Archeologists have found pemmican still wrapped up and tied in stomach pouches that were literally hundreds of years old that were still good and edible!
Typically pemmican was made with the meat of bison, deer, caribou, moose, musk oxen and fish, but pretty much any meat works just fine so long as it is lean. You do not want fatty meat when making pemmican because the fat content will make it go rancid. However, made correctly pemmican is an extremely high energy food filled with potent amounts of protein, good fats, glucose and minerals.
To make it is pretty easy, especially with the tools we have today. I have made pemmican the old way and it is a bit more labor intensive, but still not really all that difficult. The hardest part doing it the old way is the drying process, especially in humid climates. Here is one methods of making good quality, long lasting pemmican:
(this is a small batch that you can easily adjust to increase volume)
- 2 cups of lean meat (anything really except pork – pork is a very fatty meat, even when “lean”)
- 2 cups dried fruit (berries work best, but apples work as well)
- 1 cup rendered fat
- 1 TBSP raw honey
- Salt, pepper, or other spices to taste
You can use fish as well, like trout, bass, etc. If you are going to store this for a while or keep it even for a short time in warm climates I suggest not using nuts since their oils will go rancid.
Once you have those simple ingredients you can start making your pemmican.
- Slice the meat very thin and place it in a dehydrator. Use the setting to make jerky and dry the meat. You can use the oven method if you do not have a dehydrator, but it will take about 14-16 hours on the lowest bake setting.
- You can dry the fruit with the meat if you wish, or dry it separately.
- Once both the meat and fruit are dry, place them in a blender or food processor and grid them into powder.
- Place high quality cubed organic fat in a crock or crockpot. Set it to low and once the fat has completely liquefied (time will vary depending upon how much fat you are using) strain it real good. You want only the clean liquid fat.
- Add the raw honey to the warm fat and mix well.
- Mix together the fruit powder and meat powder in a bowl.
- Slowly mix the warm fat/honey mixture into the powder. Mix only enough to completely wet all the powder.
- Pour the mixture onto a plate and let it cool.
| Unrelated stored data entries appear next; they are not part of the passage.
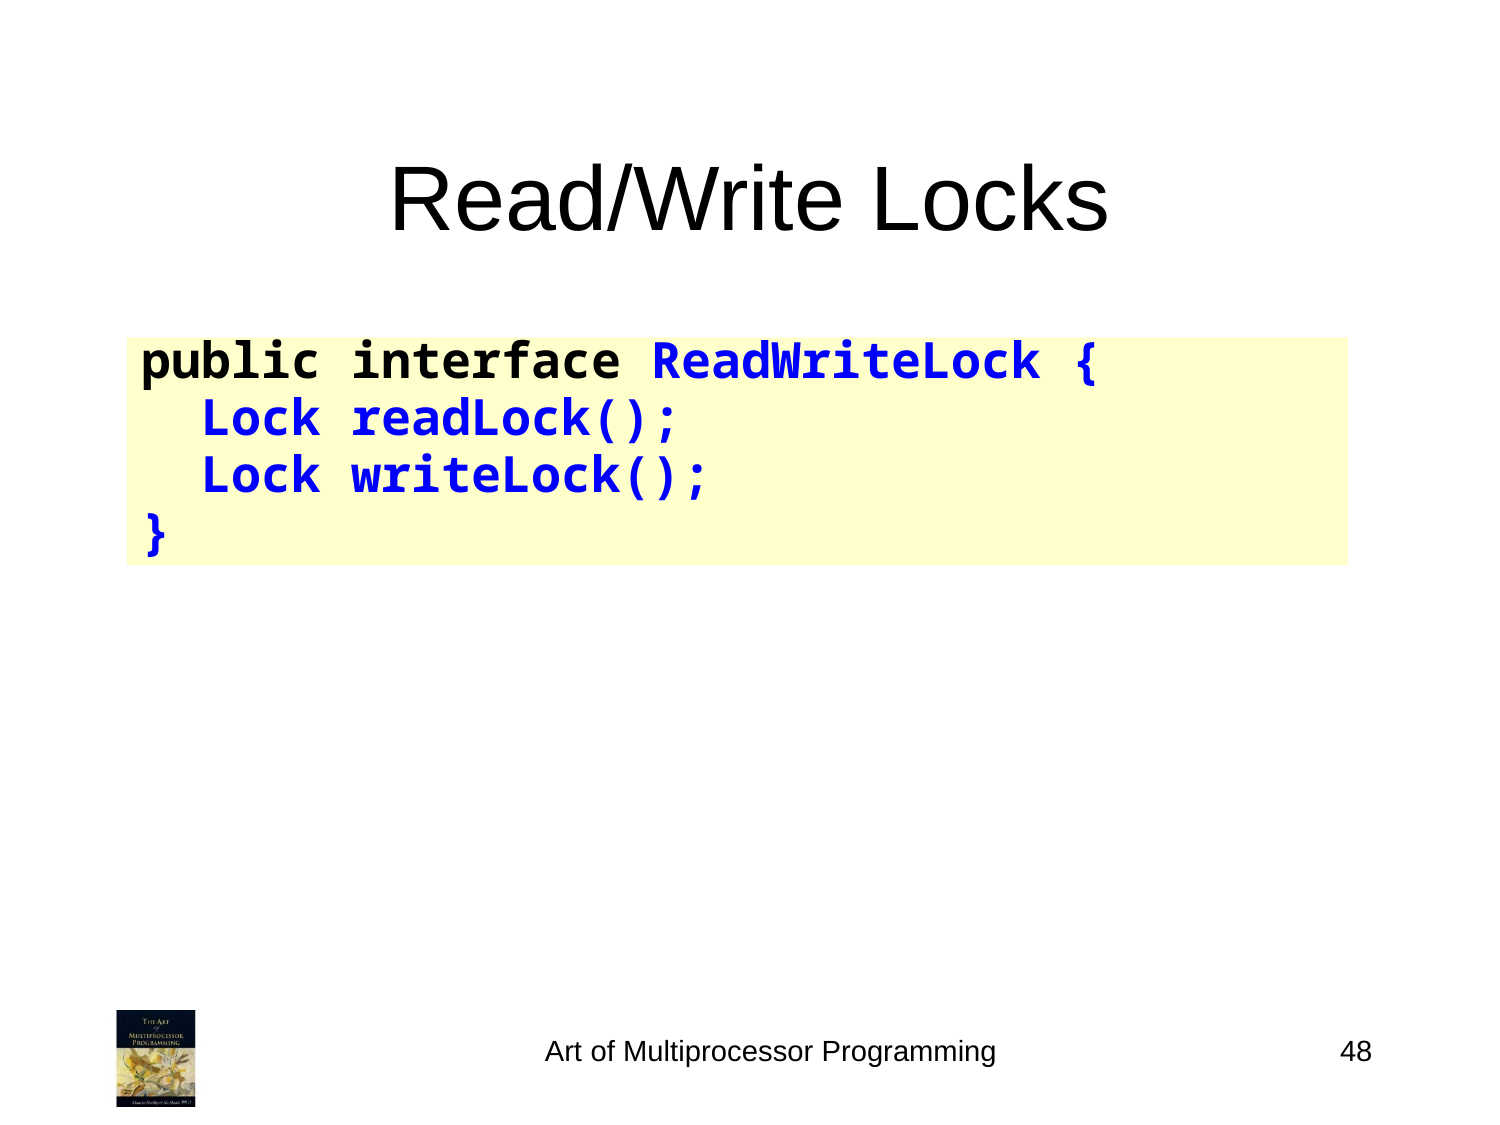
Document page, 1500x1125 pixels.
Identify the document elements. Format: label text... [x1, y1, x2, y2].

text_box public interface ReadWriteLock { Lock readLock(); Lock writeLock(); } [126, 337, 1349, 566]
picture [107, 1010, 204, 1107]
footer Art of Multiprocessor Programming [512, 1024, 1030, 1101]
title Read/Write Locks [112, 99, 1388, 288]
slide_number 48 [1074, 1024, 1388, 1101]
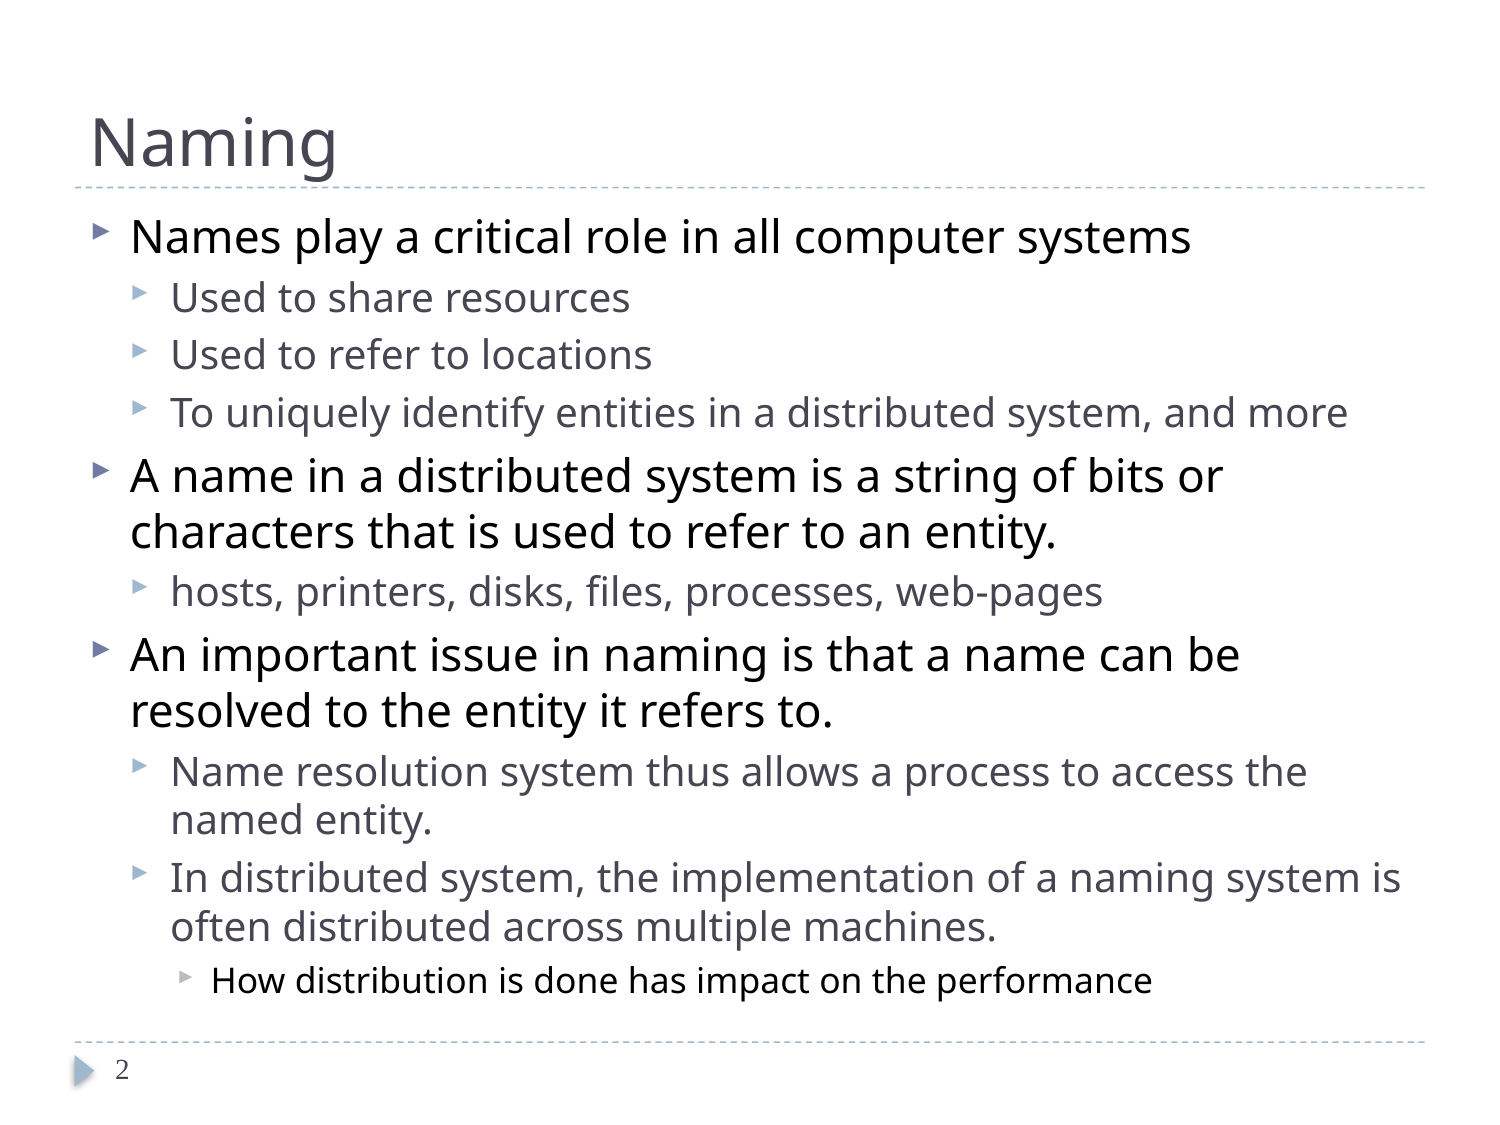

- It will be playable so once cool you can shape it however you wish for storage.
- Place your finished pemmican into an airtight container and store it away from light and high heat.
If you are using fish such as trout, split the fish down the spine and lay it flat in the dehydrator. Once completely dry, grind it all up, dried meat and bones. The bone powder will add calcium to your pemmican!
If you are doing it the old way you will have to do everything around a fire. The drying, fat rendering and hand pounding the meat and fruit into a powder using rock, bone or wood style pestle and mortar.
You can change the ingredients to make various flavors. Different meats mixed with different fruits all change the taste.
If you want something different try pronghorn meat mixed with dry salmon berries and a touch of dry sage. Or perhaps a more northeastern fare; moose meat mixed with dry blueberries and a touch of dry mountain mint. Down south you can make a good pemmican from white tailed deer meat, dried prickly pear cactus fruit and a touch of dried sassafras leaves. Experiment 🙂
Save it, eat it, take it on trips or excursions and you will have yourself a powerfully protein rich natural food source that will satisfy and go a long way!